How To Tell The Difference Between Asteroids And Meteors

Asteroids and meteors are both small (relatively speaking) objects that inhabit our solar system. But is "asteroid" simply a synonym for "meteor," or are they actually two different things altogether? Buckle up: we're about to take you to space-stuff-school.

According to LiveScience, an asteroid is a small, rocky object floating in space. Occasionally you'll hear people refer to asteroids as "minor planets" or "planetoids," though that label is often reserved for the largest examples, which are spherical like actual planets but top out at a diameter of about 500 miles.

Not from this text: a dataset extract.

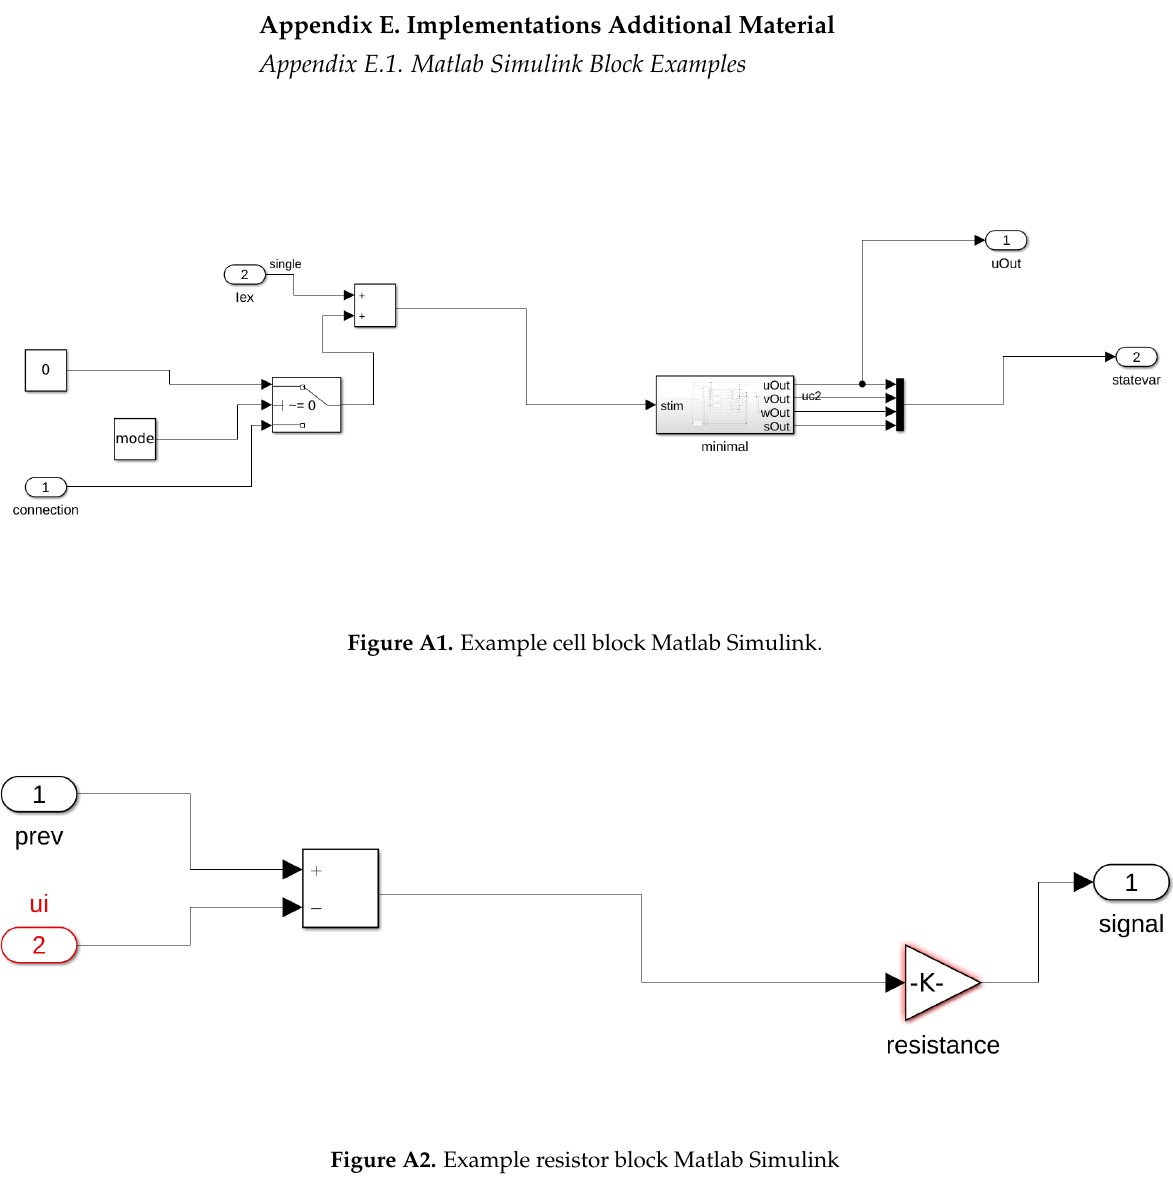
Figure A2. Example resistor block Matlab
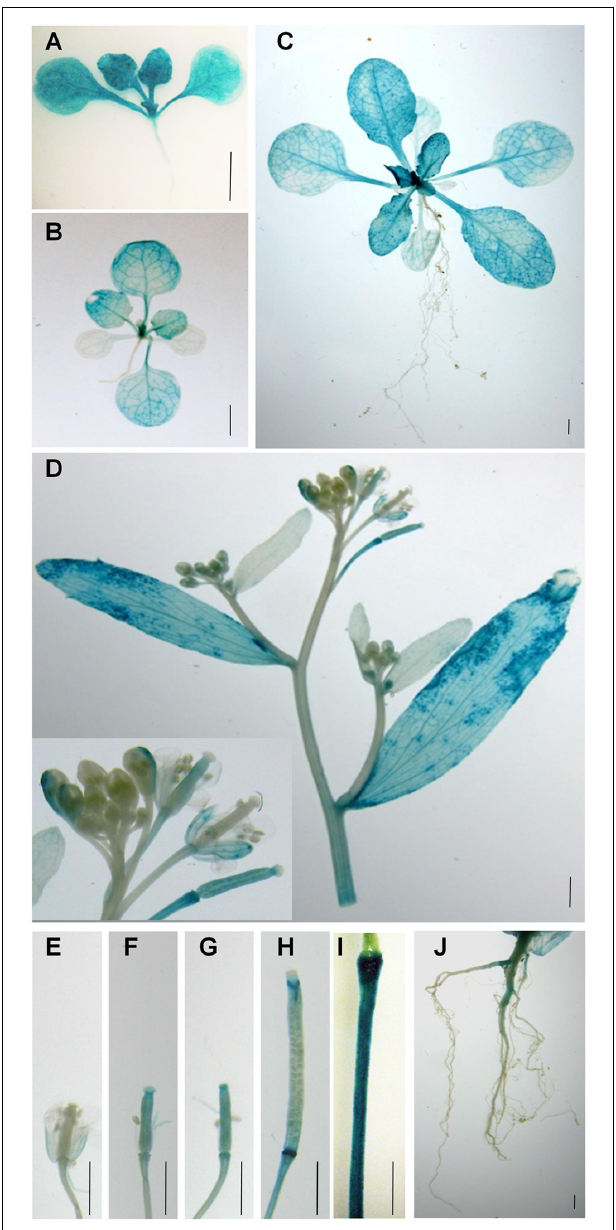
FIGURE 1 | Spatial and temporal expression of PLA 2 α . Spatiotemporal expression patterns of the PLA 2 α gene in transgenic Arabidopsis plants harboring the PLA 2 α promoter fused with the GUS gene. Promoter activity was visualized by histochemical GUS staining. (A) Seven-day-old plant. (B) Fourteen-day-old plant. (C) Three-week-old plant. (D) Flower cluster, cauline leaf, and stem of a 5-week-old plant. (E–H) Carpels and developing siliques of a 5-week-old plant. (I) Pedicel of the control transgenic plants harboring the 35S promoter fused with the GUS gene. (J) Root of a 6-week-old plant. Bars = 2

Asteroids are thought to be the stuff that was left over after the solar system was formed four billion years ago, sort of like the sawdust or chunks of scrap wood that are left behind at the end of a construction project. Asteroids differ from moons because they orbit the sun rather than an individual planet. There's no atmosphere on an asteroid, but if it's large enough, it may have a gravitational pull, which means some asteroids actually have their own moons. And some of those moons may or may not have their own Moon Knights.

And there are a lot of them — the highest concentration of asteroids in our solar system is in the appropriately named asteroid belt, which you can think of as the Grand Central Station of asteroids. The asteroid belt is located between Mars and Jupiter and contains around 750,000 of the things. 

A meteor, on the other hand, is an object that burns up when it enters the earth's atmosphere. So an asteroid can only be called a meteor when it gets pulled into our atmosphere and vaporizes in the sky. And all meteors aren't necessarily asteroids, either. A meteor can also be a small piece of space debris from the tail of a passing comet (typically called a "meteoroid"), or even a piece of man-made debris. Occasionally, meteors are large enough to survive the journey through the atmosphere — in that case, they're called "meteorites." And when they explode in the atmosphere and create a fireball, they're called "bolides." 

So the real question is, how often do asteroids actually hit the Earth? More often than you think. According to EarthSky, over a 20 year period at least 556 small asteroids between 3 feet and 60 feet in size entered the Earth's atmosphere and became bolides. Most of them burned up before they hit the ground, with the 2013 Chelyabinsk meteor as a notable exception. The Chelyabinsk meteor was around 56 feet in diameter before it entered the atmosphere. It fragmented, and eight months after the event scientists retrieved a coffee-table sized piece of it from the lake where it crashed.